# Sticky  Taking Your Birds Outdoors



## Passenger

*Taking Your Birds Outdoors

Many people think that if their budgie is clipped, they can be taken outdoors without being inside a cage. This is simply not the case. There are many other dangers and problems that can arise from doing so. In this article, I'll be explaining both what to do and not what to do when preparing to take your budgie outdoors.*

*DO make sure all doors are closed and secure.*​
*First, check that any doors on the cage are closed. While this may seem obvious, it would be tragic if you lost your budgie simply because you forgot to close a door on the cage. The next thing you need to do is clip the doors shut for added safety. A clothespin or binder clip works well for this. Lastly, re-check all doors to make sure you didn't miss one.*​
​
*DON'T take your budgies outside without a cage, even if they have clipped wings.*​
*Even if a budgie has clipped wings, it is not safe outdoors without a properly secured cage.
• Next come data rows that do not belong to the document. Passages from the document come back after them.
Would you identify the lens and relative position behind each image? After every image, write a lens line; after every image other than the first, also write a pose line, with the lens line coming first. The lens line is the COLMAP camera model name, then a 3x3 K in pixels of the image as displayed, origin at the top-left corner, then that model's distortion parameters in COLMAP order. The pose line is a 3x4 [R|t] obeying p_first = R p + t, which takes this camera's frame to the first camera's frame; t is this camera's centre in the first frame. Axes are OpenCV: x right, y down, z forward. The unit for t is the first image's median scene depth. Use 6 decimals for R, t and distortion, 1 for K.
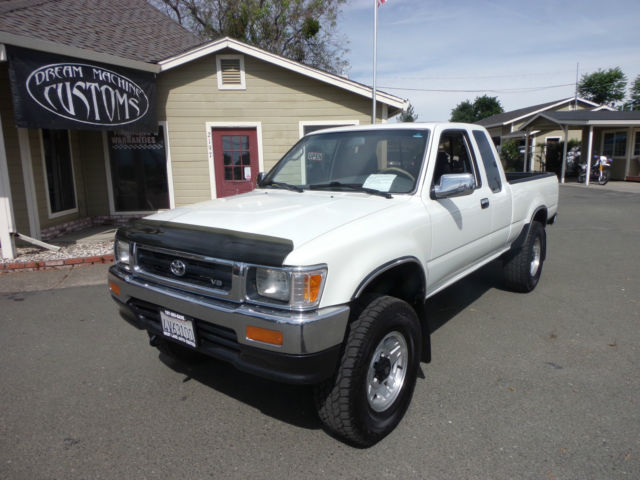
lens RADIAL K [[432.5, 0, 322.8], [0, 432.5, 260.6], [0, 0, 1]] dist [0.025697, -0.056421]
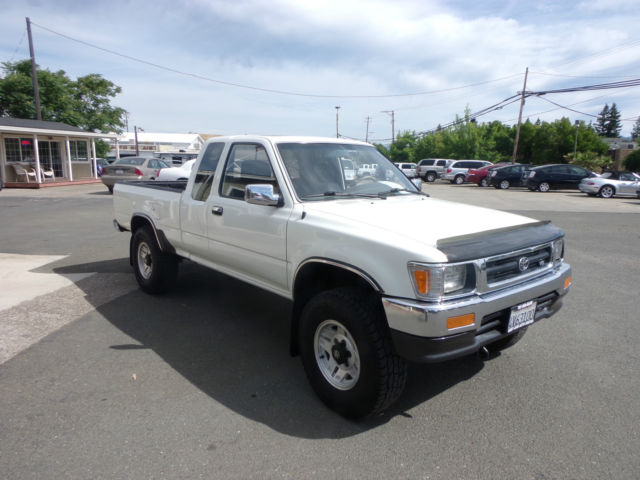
lens RADIAL K [[432.5, 0, 322.5], [0, 432.5, 274.5], [0, 0, 1]] dist [0.025697, -0.056421]
pose [[0.203263, -0.209123, 0.956531, -0.380974], [0.193792, 0.966192, 0.170054, -0.062122], [-0.959755, 0.150803, 0.236917, 0.306754]]
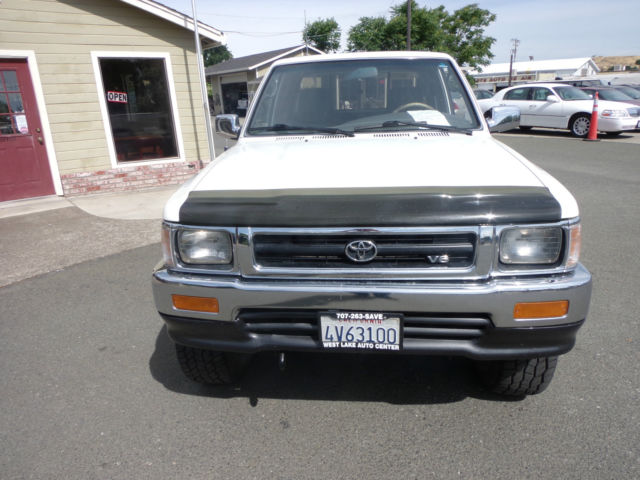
lens RADIAL K [[432.5, 0, 321.9], [0, 432.5, 268.4], [0, 0, 1]] dist [0.025697, -0.056421]
pose [[0.840843, -0.195852, 0.504605, -0.182683], [0.129636, 0.977978, 0.163563, -0.017941], [-0.525526, -0.072116, 0.847715, 0.110663]]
A predator could easily grab your budgie and take off with it. Not only would your budgie have a very hard time getting away, you most likely will not be able to get to your budgie back unharmed. This is just one of the many bad things that could happen if you let your budgie play freely outdoors.*​
​
*DO provide your budgie with fresh food and water while they are outdoors.*​
*Your budgie may get hungry or thirsty while being outside, especially if it is hot and your budgie needs a cool drink. You definitely wouldn't want to deprive your budgie of its basic needs. If it is pretty warm outside, you can also lightly mist your budgie to keep them nice and cool. *​
​
*DON'T take your budgie outdoors in bad weather.*​
*This may seem like an obvious one, but it's also a very important one. Make sure the temperature is around 70 degrees Fahrenheit before taking them outdoors. Be sure to check for any wind as well. Not only can a draft from the wind make a budgie sick, it can also tip over the cage and harm them. If it's really hot outside, consider putting your budgie's cage in a shady area.*​
​
*DO watch for signs of overheating.*​
*A budgie that is overheated will show obvious signs of being too hot. It will hold out it's wings away from it's body and may even begin to pant. If this occurs, lightly mist your budgie and take them indoors immediately. Keep a close eye on your budgie afterwards to be sure its alright. *​
​
*DON'T leave your budgie outdoors for too long.*​
*You can judge the amount of time your budgie should be outdoors based on the temperature and weather, but on average, don't keep your budgie outside for more than an hour or two.*​
​
*DO make sure your cage is a secure location.*​
*Make sure your cage is a location where a predator cannot reach them. Be sure not to place the cage in an area where it may accidentally be knocked over.*​
​
*DON'T leave your budgie alone outdoors.*​
*Do not leave your budgie outside while you go back inside. Even if it's only for a short time, a predator can easily attack your budgie through the cage bars. Make sure to be outdoors with your budgie the whole time they are out there to prevent any problems. It's better to be safe than sorry.*​
*I hope by reading this article you are reminded that while taking your budgie outdoors can be a very fun experience, precautions need to be taken before doing so, otherwise it may lead to disaster.*


----------